“Liberdade, essa palavra
que o sonho humano alimenta
que não há ninguém que explique
e ninguém que não entenda.”
(Cecília Meireles, em Romanceira da Inconfidência)
Muitas tentativas de manifestação do pensamento culminaram em sentenças de morte, prisão ou trabalhos forçados. Outras tantas em assassinatos. Mesmo assim, não são poucos os exemplos de resistência aos contrários à livre expressão, bastando lembrar Sócrates e sua reação ante os Trinta Tiranos: “Estou sendo condenado por crer em deuses em vez de crer em deuses.” (As acusações contra Sócrates foram a de que ele teria se recusado a reconhecer os deuses do Estado, inserindo novos deuses no rol oficial, e teria corrompido os jovens atenienses). Enfim, sua libertação foi condicionada à negação dos seus princípios filosóficos e ele preferiu ser condenado à morte a abrir mão dos valores que defendeu durante a vida.
A Constituição da República Federativa do Brasil diz no Inciso IV do Art. 5º: “É livre a manifestação do pensamento, sendo vedado o anonimato;” E o caput deste artigo inicia-se afirmando que “todos são iguais perante a lei, sem distinção de qualquer natureza...” Enfim, concede o direito à livre expressão a todos os brasileiros.
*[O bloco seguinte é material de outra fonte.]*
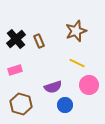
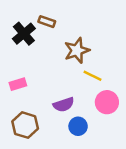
brown star: (76, 31) -> (77, 50), moved
black cross: (16, 39) -> (24, 34), moved
brown rectangle: (39, 41) -> (47, 22), moved, turned -48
Contudo, em igual peso constitucional o Inciso X do mesmo artigo diz que “são invioláveis a intimidade, a vida privada, a honra e a imagem das pessoas...”
Nos dois casos, estamos diante de valores subjetivos que se poderiam resumir numa só palavra: sentimento. E quando adentramos esse campo subjetivo, o solo se nos apresenta movediço e traiçoeiro, pois o julgamento da manifestação do pensamento não pertence a quem o emite de alguma forma: escrita, verbal ou mediante imagens, como as charges satirizando pessoas. Indago: até que ponto essas pessoas são obrigadas a aceitar a sátira como inofensiva à sua honra ou imagem? E como se pode assegurar que o julgamento desse confronto de direitos constitucionais resultará justo? Como pode, por exemplo, um juiz decidir sobre o limite do sentimento humano para suportar revezes? Não é o juiz também um ser dotado de sentimento? Ou será que ele só se ampara na razão? Será possível conceber para alguém a infalibilidade?
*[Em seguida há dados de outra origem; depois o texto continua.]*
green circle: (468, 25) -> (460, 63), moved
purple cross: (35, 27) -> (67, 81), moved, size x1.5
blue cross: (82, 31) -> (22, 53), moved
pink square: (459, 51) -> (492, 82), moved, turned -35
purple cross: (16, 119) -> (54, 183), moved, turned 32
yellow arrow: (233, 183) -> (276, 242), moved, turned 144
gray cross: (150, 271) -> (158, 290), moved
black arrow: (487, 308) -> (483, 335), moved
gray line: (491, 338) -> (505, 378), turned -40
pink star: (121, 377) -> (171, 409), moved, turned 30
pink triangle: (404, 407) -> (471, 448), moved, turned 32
Solução para tal impasse deu Trasímaco: “A justiça é o interesse do mais forte, ou seja, do governante.” Assim ele resumiu o que acontecia na sua época e acontece até hoje, com as sociedades escravizadas por seus Estados e os cidadãos submetidos ao “interesse do mais forte”. Exemplos atuais foram a deportação velocíssima de dois atletas cubanos, que apenas tentaram o asilo político no Brasil para se livrar da notória opressão em seu país, e a posterior negativa de deportação de um italiano matador de quatro pessoas, segundo seus defensores, por “motivação política”.
Essas incoerências demonstram o quanto é difícil avaliar o comportamento humano sem considerar sua subjetividade, ou deixar de constatar o poder de fazer e desfazer do Estado em qualquer regime político. Pois mesmo que alguém se manifeste e seja punido, e depois tenha a punição anulada, fica no ar a ameaça futura contra todos os que gostam de se manifestar. A anulação da punição jamais vencerá a derrota moral imposta a quem se manifestou, especialmente se não gerar nenhuma punição contra quem o penalizou.
É complicado estabelecer limites para a livre expressão. Qualquer barreira pode resultar em miasma de cerceamento da liberdade individual. Por outro lado, ignorar a necessidade de controlar as manifestações do pensamento pode gerar o caos numa sociedade. Eis como fica a balança da justiça, esta que, forjada pelo Estado, não sopesa tão bem esses casos subjetivos e tende a confirmar a tese de Trasímaco... Portanto, a saída única de quem gosta de se manifestar e não possui nenhum poder, embora como cidadão seja detentor de direitos, é a cautela. Pois seus direitos são subjetivos e culminarão embrulhados num dos pratos da balança da justiça sempre em menor peso sem direito a contrapeso.